Exercise prompt: Examine each line of the data. Copy the line if it includes the word "Bottom".

Information provided:
'''

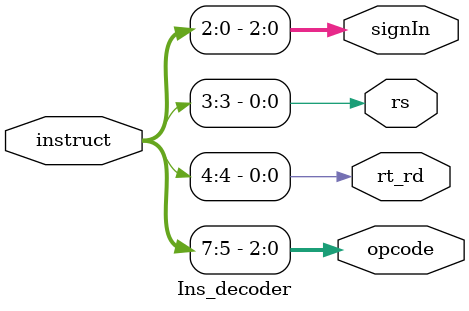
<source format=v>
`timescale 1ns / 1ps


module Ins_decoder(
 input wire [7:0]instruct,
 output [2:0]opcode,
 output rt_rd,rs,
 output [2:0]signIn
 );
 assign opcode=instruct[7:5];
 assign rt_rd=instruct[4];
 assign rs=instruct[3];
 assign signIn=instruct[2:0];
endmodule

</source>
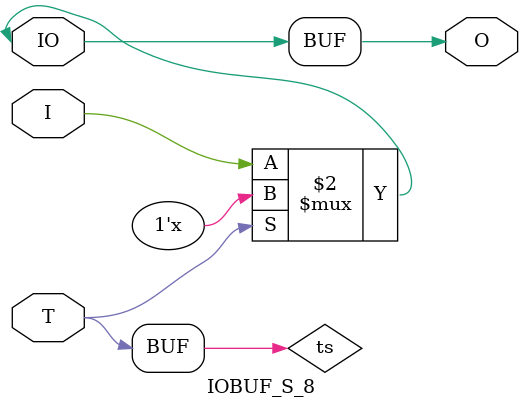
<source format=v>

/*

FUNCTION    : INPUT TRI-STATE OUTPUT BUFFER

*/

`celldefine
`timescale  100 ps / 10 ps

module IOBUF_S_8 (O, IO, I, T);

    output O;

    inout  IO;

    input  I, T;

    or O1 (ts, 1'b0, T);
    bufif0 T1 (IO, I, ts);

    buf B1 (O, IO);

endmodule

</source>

'''
'''

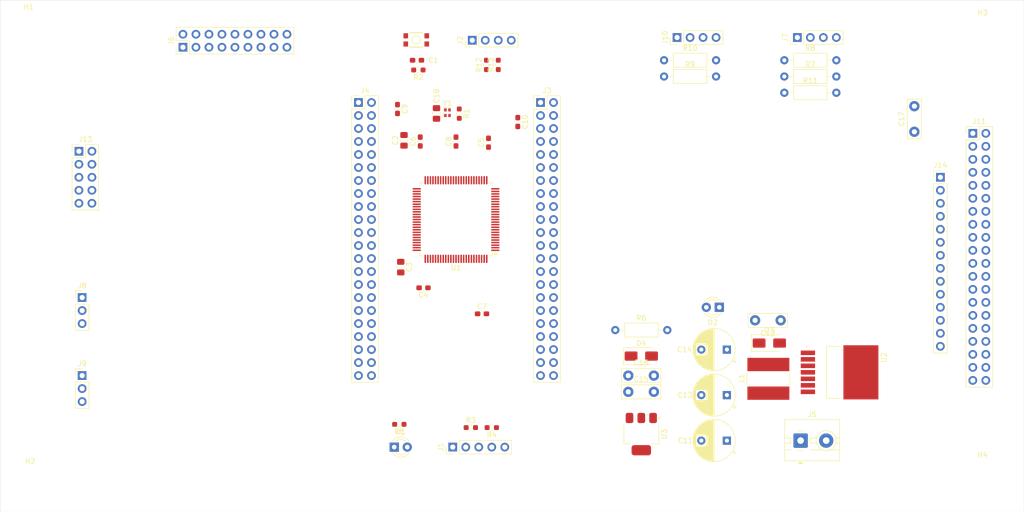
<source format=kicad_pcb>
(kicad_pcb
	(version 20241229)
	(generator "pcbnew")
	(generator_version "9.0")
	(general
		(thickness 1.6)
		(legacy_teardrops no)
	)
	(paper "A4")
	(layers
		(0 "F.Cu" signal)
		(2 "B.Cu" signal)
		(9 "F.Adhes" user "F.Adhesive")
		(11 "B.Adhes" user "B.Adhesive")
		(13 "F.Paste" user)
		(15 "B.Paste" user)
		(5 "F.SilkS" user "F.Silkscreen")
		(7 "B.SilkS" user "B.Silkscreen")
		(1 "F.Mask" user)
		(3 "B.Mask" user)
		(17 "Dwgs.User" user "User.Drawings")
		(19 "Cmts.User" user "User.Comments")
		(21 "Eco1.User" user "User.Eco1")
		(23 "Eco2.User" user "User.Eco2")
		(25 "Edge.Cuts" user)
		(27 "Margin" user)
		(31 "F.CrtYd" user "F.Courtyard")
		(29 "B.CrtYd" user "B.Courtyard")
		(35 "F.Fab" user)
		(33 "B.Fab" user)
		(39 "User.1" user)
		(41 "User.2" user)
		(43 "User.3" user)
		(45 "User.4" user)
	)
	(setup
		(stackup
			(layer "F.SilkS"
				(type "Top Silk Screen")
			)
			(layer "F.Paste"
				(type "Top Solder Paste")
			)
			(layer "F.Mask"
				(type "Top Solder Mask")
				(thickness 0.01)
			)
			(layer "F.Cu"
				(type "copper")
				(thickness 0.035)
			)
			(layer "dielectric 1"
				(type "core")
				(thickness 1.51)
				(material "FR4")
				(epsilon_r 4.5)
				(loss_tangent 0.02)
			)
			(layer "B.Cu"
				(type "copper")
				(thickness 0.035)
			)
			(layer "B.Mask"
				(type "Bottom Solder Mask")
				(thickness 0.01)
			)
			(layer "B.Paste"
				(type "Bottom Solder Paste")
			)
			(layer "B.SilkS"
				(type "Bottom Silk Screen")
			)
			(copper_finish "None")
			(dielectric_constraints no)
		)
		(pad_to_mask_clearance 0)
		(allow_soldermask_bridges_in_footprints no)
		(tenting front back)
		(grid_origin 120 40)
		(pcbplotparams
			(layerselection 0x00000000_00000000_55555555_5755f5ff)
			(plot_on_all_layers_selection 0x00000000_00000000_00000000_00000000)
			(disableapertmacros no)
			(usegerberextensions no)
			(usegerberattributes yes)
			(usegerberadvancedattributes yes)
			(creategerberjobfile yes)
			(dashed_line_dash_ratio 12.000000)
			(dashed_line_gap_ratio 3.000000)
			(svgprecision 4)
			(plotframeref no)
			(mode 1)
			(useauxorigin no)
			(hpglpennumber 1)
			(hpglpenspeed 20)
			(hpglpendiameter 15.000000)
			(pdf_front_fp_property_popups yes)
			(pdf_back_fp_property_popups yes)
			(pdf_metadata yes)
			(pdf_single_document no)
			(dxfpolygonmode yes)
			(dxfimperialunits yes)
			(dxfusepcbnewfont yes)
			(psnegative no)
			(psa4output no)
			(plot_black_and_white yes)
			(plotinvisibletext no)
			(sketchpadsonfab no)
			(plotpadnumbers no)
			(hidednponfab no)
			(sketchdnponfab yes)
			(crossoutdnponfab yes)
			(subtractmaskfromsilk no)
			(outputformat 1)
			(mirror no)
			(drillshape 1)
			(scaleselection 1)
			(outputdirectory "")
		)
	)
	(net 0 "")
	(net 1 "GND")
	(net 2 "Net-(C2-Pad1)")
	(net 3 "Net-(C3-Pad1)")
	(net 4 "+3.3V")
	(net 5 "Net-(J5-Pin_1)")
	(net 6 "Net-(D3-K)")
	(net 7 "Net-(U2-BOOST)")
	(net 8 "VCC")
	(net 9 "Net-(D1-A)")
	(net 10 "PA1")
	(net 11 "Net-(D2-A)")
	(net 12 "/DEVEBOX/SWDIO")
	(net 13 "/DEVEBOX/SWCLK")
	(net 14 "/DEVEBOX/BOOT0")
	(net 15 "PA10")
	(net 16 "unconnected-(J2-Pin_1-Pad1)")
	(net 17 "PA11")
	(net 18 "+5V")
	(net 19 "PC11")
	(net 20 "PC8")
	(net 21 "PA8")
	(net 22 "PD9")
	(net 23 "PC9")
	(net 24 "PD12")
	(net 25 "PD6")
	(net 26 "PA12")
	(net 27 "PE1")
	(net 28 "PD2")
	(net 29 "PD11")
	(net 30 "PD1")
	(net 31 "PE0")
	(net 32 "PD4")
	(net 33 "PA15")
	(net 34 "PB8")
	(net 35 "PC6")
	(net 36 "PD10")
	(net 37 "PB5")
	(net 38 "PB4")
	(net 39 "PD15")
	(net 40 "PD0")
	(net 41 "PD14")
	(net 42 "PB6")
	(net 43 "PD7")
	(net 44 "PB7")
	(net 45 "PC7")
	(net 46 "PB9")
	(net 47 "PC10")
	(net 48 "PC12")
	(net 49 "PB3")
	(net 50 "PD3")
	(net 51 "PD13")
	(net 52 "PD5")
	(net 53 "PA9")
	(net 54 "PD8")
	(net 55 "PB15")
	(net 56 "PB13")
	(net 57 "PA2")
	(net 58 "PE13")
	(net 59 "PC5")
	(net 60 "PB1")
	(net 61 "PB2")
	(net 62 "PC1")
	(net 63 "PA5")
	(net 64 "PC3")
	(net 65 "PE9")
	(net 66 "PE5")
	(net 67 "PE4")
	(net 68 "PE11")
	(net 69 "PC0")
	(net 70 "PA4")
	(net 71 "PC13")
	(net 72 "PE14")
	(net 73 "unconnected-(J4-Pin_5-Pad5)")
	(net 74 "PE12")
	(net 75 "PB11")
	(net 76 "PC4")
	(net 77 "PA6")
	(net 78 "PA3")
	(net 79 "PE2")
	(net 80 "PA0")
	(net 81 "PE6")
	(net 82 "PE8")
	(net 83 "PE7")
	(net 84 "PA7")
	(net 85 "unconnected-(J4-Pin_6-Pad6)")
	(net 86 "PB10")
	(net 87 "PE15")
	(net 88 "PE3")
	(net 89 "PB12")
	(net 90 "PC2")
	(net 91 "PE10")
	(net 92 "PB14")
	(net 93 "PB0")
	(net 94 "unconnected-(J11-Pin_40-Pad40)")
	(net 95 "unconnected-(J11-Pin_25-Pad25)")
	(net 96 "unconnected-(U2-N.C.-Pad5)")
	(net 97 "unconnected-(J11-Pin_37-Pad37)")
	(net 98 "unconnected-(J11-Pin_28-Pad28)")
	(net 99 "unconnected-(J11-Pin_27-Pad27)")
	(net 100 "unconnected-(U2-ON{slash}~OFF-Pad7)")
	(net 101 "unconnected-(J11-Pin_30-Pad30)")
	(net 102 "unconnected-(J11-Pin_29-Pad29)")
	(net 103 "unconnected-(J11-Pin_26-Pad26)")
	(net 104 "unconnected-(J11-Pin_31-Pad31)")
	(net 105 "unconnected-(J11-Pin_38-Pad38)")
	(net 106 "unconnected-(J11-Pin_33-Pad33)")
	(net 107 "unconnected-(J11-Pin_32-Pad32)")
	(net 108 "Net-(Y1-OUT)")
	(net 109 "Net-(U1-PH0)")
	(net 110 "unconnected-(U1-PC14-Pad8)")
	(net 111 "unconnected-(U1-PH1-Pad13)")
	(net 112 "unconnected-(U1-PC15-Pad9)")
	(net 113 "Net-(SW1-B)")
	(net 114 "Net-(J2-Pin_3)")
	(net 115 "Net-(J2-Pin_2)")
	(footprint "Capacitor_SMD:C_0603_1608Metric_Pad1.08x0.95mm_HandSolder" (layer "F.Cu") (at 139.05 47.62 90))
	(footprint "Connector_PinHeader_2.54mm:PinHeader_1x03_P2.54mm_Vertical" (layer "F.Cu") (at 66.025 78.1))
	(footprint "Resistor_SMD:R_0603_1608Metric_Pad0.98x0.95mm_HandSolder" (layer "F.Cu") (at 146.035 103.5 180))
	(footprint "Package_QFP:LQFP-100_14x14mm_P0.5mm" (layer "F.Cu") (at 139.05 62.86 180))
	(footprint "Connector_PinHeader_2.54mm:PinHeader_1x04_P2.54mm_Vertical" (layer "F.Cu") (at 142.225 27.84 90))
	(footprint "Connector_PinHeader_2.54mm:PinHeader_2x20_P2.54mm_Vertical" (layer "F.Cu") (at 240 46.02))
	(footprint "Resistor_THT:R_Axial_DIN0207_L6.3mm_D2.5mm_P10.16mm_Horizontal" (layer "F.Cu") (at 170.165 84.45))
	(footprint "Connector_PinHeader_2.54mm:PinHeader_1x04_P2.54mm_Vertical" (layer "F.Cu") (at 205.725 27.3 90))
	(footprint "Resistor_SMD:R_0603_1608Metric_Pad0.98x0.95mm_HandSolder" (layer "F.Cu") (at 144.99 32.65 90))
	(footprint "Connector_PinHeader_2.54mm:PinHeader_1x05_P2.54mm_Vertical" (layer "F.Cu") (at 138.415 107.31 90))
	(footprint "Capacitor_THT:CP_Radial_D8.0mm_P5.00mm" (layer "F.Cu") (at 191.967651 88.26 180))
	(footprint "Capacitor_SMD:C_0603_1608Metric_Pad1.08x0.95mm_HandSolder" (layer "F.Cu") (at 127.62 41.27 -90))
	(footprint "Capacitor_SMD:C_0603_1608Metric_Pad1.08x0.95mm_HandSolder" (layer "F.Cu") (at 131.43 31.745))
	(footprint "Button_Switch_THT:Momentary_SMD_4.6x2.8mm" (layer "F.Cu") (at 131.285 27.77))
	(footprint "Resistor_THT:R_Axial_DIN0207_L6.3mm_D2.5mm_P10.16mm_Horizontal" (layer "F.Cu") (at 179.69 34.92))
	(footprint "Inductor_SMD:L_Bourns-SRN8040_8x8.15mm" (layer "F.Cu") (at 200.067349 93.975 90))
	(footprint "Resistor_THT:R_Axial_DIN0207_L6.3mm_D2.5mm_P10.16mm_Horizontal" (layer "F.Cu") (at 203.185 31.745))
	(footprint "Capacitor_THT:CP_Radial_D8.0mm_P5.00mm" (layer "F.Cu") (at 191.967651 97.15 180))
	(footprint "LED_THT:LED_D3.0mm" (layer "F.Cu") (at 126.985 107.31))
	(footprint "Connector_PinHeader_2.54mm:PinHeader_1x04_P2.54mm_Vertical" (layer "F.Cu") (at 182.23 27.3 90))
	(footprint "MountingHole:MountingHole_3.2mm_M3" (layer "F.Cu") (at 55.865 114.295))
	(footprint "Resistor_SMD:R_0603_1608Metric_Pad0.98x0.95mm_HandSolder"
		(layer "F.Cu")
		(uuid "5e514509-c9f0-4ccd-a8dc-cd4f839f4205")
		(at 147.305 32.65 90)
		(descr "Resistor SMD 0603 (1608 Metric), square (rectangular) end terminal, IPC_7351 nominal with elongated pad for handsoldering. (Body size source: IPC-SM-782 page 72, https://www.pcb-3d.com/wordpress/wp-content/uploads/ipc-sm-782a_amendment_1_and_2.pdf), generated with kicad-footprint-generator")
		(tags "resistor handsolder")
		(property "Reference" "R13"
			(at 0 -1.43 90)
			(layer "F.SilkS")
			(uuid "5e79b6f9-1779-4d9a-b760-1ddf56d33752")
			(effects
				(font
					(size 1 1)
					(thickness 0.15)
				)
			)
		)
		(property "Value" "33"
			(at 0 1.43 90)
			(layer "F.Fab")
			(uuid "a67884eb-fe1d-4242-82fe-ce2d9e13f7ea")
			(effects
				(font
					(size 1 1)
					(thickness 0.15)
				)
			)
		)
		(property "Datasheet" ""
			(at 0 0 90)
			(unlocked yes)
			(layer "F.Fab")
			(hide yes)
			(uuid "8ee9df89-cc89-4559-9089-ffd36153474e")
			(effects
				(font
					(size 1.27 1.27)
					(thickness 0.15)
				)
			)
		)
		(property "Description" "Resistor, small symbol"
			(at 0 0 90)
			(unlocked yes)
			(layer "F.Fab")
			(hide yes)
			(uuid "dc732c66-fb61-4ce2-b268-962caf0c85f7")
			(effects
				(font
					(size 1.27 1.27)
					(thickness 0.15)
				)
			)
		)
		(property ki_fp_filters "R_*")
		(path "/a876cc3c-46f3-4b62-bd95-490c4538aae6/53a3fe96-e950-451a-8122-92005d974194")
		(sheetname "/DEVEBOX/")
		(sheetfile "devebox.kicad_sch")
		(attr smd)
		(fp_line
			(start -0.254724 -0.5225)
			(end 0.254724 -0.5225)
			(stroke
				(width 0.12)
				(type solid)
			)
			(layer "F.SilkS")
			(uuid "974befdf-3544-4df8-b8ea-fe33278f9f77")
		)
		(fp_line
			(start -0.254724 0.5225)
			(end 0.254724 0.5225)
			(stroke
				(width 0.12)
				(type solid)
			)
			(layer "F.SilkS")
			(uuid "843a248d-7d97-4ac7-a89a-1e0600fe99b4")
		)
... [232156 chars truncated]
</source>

'''

Response below:
				(type "Bottom Solder Mask")
				(type "Bottom Solder Paste")
				(type "Bottom Silk Screen")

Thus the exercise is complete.